Prenuptial agreements – we’ve all heard of them. They are the relatively unromantic, but entirely pragmatic, contracts drafted and signed by couples either prior to or after getting married which clearly state how their assets and affairs should be dealt with in the event of separation or divorce. These types of agreement aren’t strictly enforceable or legally binding in the UK and have such typically fallen foul of uncertainty and ambiguity in their practical interpretation. This, however, is changing and the legal weight they carry has been picking up pace with recent developments.
In 2010 the UK Supreme Court ruled that a prenuptial agreement between German paper company heiress, Katrin Radmacher, and her ex-husband, Nicolas Granatino – which stated he would not be entitled to any of her £100 million fortune – was binding. Whilst the courts still maintain the right to waive any pre or postnuptial agreement which is deemed unfair – especially to any children of the marriage in question – the general consensus was that after this case it would be natural to infer that individuals entering in to these types of agreement would wish to be bound by them.
This was a view strengthened in February 2014 when, in a report on the reform of matrimonial property laws, the Law Commission recommended that prenuptial agreements should indeed be legally binding if couples meet the qualifying criteria – which, for the most part, this appears to simply incorporate existing common law precedents into statute (satisfy basic contractual requirements e.g. no evidence of fraud, undue influence or misrepresentation, take independent legal advice, and sign the document at least 28 days before the wedding itself).

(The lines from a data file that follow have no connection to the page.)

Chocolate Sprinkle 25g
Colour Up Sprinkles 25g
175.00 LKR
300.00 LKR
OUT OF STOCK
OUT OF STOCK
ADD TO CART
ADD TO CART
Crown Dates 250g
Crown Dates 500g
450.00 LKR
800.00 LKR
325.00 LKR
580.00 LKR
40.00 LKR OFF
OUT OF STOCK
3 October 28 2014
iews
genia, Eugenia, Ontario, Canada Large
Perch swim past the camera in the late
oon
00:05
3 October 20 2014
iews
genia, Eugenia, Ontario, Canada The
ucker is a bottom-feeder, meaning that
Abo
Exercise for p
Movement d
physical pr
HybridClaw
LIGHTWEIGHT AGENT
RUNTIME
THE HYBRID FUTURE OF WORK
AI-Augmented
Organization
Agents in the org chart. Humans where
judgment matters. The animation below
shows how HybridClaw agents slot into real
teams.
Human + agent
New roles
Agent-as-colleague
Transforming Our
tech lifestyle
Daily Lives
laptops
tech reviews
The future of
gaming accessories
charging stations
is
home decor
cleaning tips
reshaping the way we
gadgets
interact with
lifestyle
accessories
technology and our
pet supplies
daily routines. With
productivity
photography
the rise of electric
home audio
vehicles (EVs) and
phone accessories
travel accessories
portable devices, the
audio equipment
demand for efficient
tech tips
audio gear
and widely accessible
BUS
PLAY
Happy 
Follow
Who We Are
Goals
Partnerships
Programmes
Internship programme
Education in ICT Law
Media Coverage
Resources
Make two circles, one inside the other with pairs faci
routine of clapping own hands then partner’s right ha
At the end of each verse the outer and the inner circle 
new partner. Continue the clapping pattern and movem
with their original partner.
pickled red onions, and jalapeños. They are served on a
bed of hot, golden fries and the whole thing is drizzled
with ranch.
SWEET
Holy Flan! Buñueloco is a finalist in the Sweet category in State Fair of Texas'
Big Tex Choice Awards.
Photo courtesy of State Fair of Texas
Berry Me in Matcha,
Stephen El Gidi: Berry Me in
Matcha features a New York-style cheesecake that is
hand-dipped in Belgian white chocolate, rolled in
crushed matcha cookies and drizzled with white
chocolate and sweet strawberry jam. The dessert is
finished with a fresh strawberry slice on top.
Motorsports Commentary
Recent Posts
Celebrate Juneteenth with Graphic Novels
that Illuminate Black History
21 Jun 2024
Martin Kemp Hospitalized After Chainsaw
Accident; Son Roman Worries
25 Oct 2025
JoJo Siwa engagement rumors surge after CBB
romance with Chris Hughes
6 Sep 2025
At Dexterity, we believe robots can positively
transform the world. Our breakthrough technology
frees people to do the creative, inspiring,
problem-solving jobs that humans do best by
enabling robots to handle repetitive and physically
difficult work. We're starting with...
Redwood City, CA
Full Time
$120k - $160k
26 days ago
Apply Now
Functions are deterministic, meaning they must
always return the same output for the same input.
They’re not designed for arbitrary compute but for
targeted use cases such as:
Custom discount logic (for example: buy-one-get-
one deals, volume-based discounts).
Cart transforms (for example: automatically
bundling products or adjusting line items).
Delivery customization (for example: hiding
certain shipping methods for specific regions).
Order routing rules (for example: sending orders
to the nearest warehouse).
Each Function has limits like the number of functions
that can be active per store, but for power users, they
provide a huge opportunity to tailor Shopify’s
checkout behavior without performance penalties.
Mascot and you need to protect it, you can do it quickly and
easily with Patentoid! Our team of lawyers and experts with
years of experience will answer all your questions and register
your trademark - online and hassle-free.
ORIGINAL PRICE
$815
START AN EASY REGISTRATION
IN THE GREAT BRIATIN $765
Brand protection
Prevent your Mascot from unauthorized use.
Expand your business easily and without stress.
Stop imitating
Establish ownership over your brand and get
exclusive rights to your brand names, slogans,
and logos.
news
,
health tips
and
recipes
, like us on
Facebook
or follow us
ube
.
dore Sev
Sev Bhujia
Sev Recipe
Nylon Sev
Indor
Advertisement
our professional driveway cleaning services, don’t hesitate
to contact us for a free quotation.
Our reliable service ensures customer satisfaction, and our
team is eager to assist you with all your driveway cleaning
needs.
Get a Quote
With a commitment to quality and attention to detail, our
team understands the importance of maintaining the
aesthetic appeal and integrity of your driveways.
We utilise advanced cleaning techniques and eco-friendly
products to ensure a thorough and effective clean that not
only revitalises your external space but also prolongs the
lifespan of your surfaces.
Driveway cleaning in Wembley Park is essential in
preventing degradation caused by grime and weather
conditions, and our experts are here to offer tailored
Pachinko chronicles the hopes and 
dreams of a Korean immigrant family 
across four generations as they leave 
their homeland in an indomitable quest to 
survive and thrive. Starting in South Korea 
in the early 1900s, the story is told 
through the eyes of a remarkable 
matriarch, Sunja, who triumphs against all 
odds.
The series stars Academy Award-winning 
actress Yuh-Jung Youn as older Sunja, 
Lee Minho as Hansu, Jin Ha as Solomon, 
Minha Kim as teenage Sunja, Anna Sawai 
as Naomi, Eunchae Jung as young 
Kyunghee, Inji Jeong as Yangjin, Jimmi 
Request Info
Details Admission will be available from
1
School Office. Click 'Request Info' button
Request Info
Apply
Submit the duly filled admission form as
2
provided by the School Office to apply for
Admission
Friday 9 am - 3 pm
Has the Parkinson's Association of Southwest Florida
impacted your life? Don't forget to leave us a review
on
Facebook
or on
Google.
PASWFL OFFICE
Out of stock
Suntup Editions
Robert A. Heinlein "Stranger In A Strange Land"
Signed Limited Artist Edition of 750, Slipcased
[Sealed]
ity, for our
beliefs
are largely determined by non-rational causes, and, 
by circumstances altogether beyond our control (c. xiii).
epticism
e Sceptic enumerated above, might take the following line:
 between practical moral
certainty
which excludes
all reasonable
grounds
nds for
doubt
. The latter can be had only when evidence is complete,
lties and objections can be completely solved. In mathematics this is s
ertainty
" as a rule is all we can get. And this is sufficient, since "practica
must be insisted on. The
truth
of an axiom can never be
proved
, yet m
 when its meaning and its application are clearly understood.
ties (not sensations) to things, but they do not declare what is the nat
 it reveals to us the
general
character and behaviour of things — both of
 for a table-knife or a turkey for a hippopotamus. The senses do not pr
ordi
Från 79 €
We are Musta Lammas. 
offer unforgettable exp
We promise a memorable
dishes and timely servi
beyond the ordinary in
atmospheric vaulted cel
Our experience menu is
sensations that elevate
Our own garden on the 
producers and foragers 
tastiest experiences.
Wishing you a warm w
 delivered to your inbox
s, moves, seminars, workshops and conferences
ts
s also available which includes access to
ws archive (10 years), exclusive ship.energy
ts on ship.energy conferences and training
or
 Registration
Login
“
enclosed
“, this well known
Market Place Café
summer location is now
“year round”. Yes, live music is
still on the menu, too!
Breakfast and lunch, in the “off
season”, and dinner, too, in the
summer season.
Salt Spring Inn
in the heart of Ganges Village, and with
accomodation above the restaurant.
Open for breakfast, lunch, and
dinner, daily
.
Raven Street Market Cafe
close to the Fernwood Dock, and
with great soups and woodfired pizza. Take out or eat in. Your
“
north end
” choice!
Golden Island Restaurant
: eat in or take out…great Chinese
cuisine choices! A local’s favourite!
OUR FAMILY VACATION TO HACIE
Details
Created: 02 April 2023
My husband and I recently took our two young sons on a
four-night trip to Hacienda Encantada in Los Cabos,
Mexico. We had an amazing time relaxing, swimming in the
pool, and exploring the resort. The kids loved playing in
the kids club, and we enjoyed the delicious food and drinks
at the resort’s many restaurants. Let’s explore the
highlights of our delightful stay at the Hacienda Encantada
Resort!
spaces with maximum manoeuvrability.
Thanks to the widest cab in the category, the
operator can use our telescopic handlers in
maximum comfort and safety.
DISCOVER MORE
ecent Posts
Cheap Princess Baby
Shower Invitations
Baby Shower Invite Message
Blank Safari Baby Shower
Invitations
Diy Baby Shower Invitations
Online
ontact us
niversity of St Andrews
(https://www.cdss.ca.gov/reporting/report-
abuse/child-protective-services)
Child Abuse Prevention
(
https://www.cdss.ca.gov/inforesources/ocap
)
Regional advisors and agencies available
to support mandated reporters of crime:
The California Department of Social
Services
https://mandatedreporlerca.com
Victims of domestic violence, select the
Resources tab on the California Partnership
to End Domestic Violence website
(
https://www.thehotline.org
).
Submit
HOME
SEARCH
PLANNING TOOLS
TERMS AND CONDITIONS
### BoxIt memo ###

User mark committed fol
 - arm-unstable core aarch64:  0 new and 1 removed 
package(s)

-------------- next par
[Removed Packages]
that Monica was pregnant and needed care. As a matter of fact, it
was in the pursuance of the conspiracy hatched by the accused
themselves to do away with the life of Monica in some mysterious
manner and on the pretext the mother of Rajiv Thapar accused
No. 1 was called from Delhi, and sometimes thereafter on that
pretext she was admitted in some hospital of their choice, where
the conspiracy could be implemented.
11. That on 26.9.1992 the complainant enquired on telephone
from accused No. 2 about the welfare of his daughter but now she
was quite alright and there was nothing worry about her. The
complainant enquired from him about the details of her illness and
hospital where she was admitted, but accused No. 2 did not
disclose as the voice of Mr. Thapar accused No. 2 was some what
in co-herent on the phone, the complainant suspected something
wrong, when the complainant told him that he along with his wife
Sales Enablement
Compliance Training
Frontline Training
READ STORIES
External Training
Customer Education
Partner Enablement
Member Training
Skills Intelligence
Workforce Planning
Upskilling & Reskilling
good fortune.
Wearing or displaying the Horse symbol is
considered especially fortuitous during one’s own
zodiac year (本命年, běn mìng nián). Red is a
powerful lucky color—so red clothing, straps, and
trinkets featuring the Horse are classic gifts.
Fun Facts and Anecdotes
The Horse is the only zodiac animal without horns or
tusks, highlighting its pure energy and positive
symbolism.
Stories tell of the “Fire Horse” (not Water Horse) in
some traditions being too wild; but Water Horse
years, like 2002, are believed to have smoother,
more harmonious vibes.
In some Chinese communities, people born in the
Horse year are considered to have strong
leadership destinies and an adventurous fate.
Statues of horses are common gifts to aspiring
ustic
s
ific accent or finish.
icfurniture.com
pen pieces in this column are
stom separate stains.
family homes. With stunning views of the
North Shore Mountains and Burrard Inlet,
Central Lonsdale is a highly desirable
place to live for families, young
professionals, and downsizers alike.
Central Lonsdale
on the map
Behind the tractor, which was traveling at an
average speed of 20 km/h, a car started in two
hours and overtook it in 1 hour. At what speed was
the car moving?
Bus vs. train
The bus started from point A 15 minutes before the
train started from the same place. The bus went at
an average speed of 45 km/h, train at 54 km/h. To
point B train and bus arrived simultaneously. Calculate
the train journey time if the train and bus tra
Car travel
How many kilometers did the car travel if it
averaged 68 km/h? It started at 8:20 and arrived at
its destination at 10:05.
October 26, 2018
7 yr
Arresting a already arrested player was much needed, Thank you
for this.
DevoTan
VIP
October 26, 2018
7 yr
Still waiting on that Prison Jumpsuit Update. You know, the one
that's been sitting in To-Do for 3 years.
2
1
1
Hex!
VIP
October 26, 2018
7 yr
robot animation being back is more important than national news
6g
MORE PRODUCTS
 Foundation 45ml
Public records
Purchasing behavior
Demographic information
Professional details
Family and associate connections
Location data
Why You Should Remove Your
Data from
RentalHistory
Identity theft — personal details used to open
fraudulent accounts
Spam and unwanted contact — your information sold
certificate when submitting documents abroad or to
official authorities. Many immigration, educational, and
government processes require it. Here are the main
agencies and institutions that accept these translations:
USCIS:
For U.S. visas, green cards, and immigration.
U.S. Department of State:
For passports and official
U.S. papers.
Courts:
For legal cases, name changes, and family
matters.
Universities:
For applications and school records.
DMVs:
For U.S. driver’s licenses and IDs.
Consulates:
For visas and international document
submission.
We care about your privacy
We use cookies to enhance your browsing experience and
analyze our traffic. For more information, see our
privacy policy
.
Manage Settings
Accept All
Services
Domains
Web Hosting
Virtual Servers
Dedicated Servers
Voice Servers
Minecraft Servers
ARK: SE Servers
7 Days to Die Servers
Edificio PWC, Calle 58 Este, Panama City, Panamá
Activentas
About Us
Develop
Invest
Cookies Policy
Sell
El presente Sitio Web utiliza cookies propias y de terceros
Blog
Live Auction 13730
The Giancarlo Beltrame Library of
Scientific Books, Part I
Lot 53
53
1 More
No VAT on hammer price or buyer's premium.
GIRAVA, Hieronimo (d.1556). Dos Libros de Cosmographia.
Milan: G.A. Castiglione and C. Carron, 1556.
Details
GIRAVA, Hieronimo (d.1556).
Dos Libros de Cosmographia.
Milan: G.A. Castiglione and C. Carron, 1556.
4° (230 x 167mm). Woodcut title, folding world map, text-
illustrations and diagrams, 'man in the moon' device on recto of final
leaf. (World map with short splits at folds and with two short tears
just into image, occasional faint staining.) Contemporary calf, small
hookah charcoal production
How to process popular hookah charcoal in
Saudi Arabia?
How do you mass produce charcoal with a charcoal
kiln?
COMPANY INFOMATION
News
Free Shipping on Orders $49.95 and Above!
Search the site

Another interesting trend currently gaining impetus in regards to relationships and the law is that of the cohabitation agreement – or as it has now been dubbed the ‘no-nup’. These agreements have been called essential for non-married couples who live together as, despite what many think, there is actually no legal status in English law as a common-law spouse or partner. Given the fact that the number of cohabiting relationships in the UK is at an all-time high, 6.5million according to the latest census information, it certainly would seem that such an arrangement could save a lot of trouble if it was all to go awry.
Indeed, such an agreement can clearly and concisely set out how various areas of possible contention should be addressed, both in partnership and after separation. These can include:
– Stating who/how bills and general living costs shall be paid
– Who’s responsible for paying the bills and addressing living?
– Ownership of property and assets post-separation
– How jointly acquired assets and debts will be dealt with
– Child maintenance and support above and beyond any legal obligations
The benefits of such an agreement certainly seem to outweigh the possible negatives. Indeed, facilitating arrangements whereby the parties are able to make their own decisions as well as avoiding costly and lengthy litigation can only be viewed as a positive.
So there we have it, a very brief overview of the legal power given to pre-nuptial agreements, and its modern counterpart – the non-nuptial agreement. Irrespective of whether or not you find such agreements crass and unromantic, one must always bear in mind that romance is short upon the separation of a partnership. Simply put, these agreements are pragmatic and sensible, and provide peace of mind in the occurrence of a relationship break-up.